Online, social media platforms have seen the rise of the "selfie", the Oxford Dictionaries Word of the Year 2013, and a common question thrown around is whether we are the most narcissistic generation to have ever lived.
Appearance can affect a variety of social aspects of our lives, from who we choose to have relationships with, our social exchanges, and even who we hire for positions of employment.
Despite the importance humans and society appear to place on beauty, from a scientific perspective, we don't actually know a great deal about why certain faces appear "prettier" than others. Do genetics play a role here?
Identifying parts of the genome associated with facial beauty
Researchers from the University of Wisconsin-Madison (UW) have conducted a genome wide association study (GWAS) to identify parts of the genome associated with facial beauty. "Facial beauty is a human trait that is of great interest worldwide. Previous studies provided evidence that attractiveness is genetically heritable, but no specific genetic variant has been identified for attractiveness", says Qiongshi Lu, Assistant Professor at UW and principal investigator of the study. "A map of genetic associations for attractiveness may allow us to quantitatively investigate the evolutionary reasons behind our preference for certain facial features."
The study, published in PLOS Genetics, used genetic information from a sample of 4,383 European individuals including both men and women. Volunteers were asked to score the sample's yearbook photos based on attractiveness, and the scores given to each person's photograph were analyzed with regards to their genetic information; "By linking each individual’s genetic information with his/her attractiveness rating, we were able to demonstrate the statistical associations between certain genetic variants and facial attractiveness" adds Lu.

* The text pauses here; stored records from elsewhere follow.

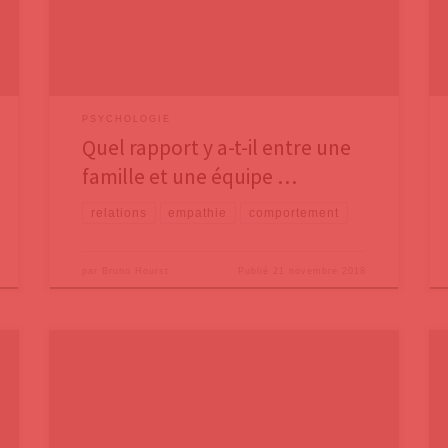
constaté que tous les groupes ultra-performants
avaient tous en commun trois éléments-clés. Dans le
premier billet,
PSYCHOLOGIE
Quel rapport y a-t-il entre une
famille et une équipe …
relations
empathie
comportement
par
Bruno Hourst
Publié
21 novembre 2018
On sait maintenant que le cerveau a deux
caractéristiques majeures : la malléabilité et la
neuroplasticité. La malléabilité est la capacité du
cerveau à changer à la suite d’une expérience qui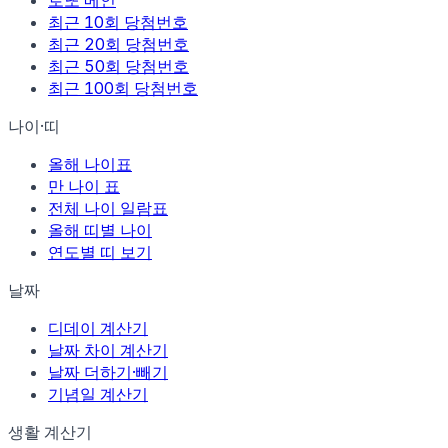
로또 메인
최근 10회 당첨번호
최근 20회 당첨번호
최근 50회 당첨번호
최근 100회 당첨번호
나이·띠
올해 나이표
만 나이 표
전체 나이 일람표
올해 띠별 나이
연도별 띠 보기
날짜
디데이 계산기
날짜 차이 계산기
날짜 더하기·빼기
기념일 계산기
생활 계산기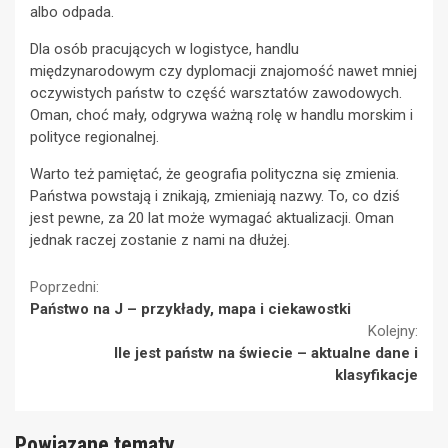
albo odpada.
Dla osób pracujących w logistyce, handlu
międzynarodowym czy dyplomacji znajomość nawet mniej
oczywistych państw to część warsztatów zawodowych.
Oman, choć mały, odgrywa ważną rolę w handlu morskim i
polityce regionalnej.
Warto też pamiętać, że geografia polityczna się zmienia.
Państwa powstają i znikają, zmieniają nazwy. To, co dziś
jest pewne, za 20 lat może wymagać aktualizacji. Oman
jednak raczej zostanie z nami na dłużej.
Continue
Poprzedni:
Państwo na J – przykłady, mapa i ciekawostki
Reading
Kolejny:
Ile jest państw na świecie – aktualne dane i
klasyfikacje
Powiązane tematy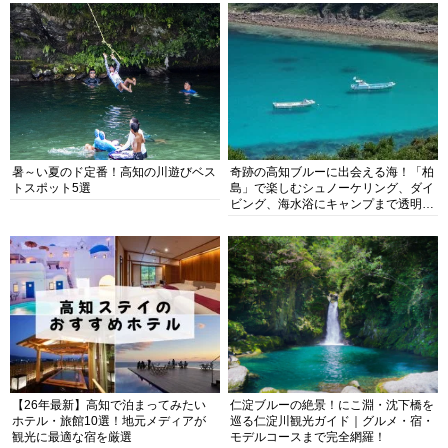
暑～い夏のド定番！高知の川遊びベス
奇跡の高知ブルーに出会える海！「柏
トスポット5選
島」で楽しむシュノーケリング、ダイ
ビング、海水浴にキャンプまで透明度
抜群の海の楽園を徹底紹介
【26年最新】高知で泊まってみたい
仁淀ブルーの絶景！にこ淵・沈下橋を
ホテル・旅館10選！地元メディアが
巡る仁淀川観光ガイド｜グルメ・宿・
観光に最適な宿を厳選
モデルコースまで完全網羅！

GWAS studies are increasingly used in areas of science such as medicine, where researchers look for specific genetic variants that may increase disease susceptibility, for example. Nevertheless, their use in measuring attractiveness is a novel concept. The researchers have therefore created a study that spans two disciplines – genetics and sociology. Lu notes: Most sociological studies that focus on measuring attractiveness do not collect genetic data. The availability of matched genetic information and robustly measured attractiveness in our study cohort is the key to our success".
Genes related to attractiveness differ by sex
Several genes were identified across individuals that were measured as "attractive", and, interestingly, these genes differed across the sexes. In women, specific genetic variants associated with beauty were also related to genes impacting body mass. In contrast, variants associated to attractiveness in males were linked to genes affecting blood cholesterol levels.

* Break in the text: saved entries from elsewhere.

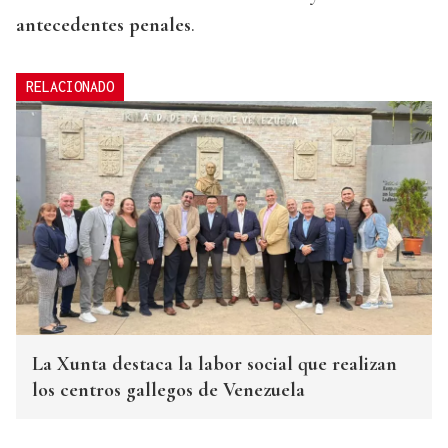
antecedentes penales
.
RELACIONADO
La Xunta destaca la labor social que realizan
los centros gallegos de Venezuela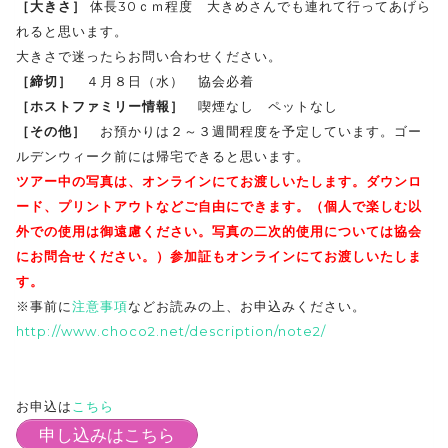
［大きさ］
体長30ｃｍ程度 大きめさんでも連れて行ってあげら
れると思います。
大きさで迷ったらお問い合わせください。
［締切］
４月８日（水） 協会必着
［ホストファミリー情報］
喫煙なし ペットなし
［その他］
お預かりは２～３週間程度を予定しています。ゴー
ルデンウィーク前には帰宅できると思います。
ツアー中の写真は、オンラインにてお渡しいたします。ダウンロ
ード、プリントアウトなどご自由にできます。（個人で楽しむ以
外での使用は御遠慮ください。写真の二次的使用については協会
にお問合せください。）参加証もオンラインにてお渡しいたしま
す。
※事前に
注意事項
などお読みの上、お申込みください。
http://www.choco2.net/description/note2/
お申込は
こちら
申し込みはこちら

"Our results suggest that there is not a ‘master gene’ with strong effect on facial attractiveness. Instead, attractiveness is most likely controlled by a large number of weak genetic associations with complex regulatory effects. That said, several relatively stronger association signals did show up in our analyses," Lu comments.
So – beauty is not in the eye of the beholder?
"Our study suggests that sex-specificity is a central topic in the genetic basis of attractiveness - evidence seems to suggest that genetic association patterns differ between male and female raters. However, the associations we reported in this study were not driven by one or two raters’ particularly strong opinions. Instead, they seem to represent associations with the consensus among raters," says Lu.
The researchers are quick to note that there are limitations to the study that must be considered – principally, the fact that attractiveness is a subjective measure. "The perception of attractiveness depends on the study population, age group, cultural background, and many other factors. At this point, there is no evidence that findings in our study can be extrapolated to diverse populations or different age groups" Lu states.
In terms of next steps, Lu and team wish to expand their study to include more racially and ethnically diverse populations to investigate whether the same genetic variants are found to be associated with attractiveness. “Although genetic prediction of attractiveness may also be of interest, the current sample size used in our study is most likely insufficient for accurate prediction yet. Whether genetics can be used to predict beauty remains an open question" notes Lu.
Additionally, the researchers would like to use statistical genetic technology to investigate whether a causal link can be identified between specific variants and attractiveness. "These analyses will further improve our understanding of the complex relationship, maybe even causal relationship, between attractiveness and other sociological traits," Lu concludes.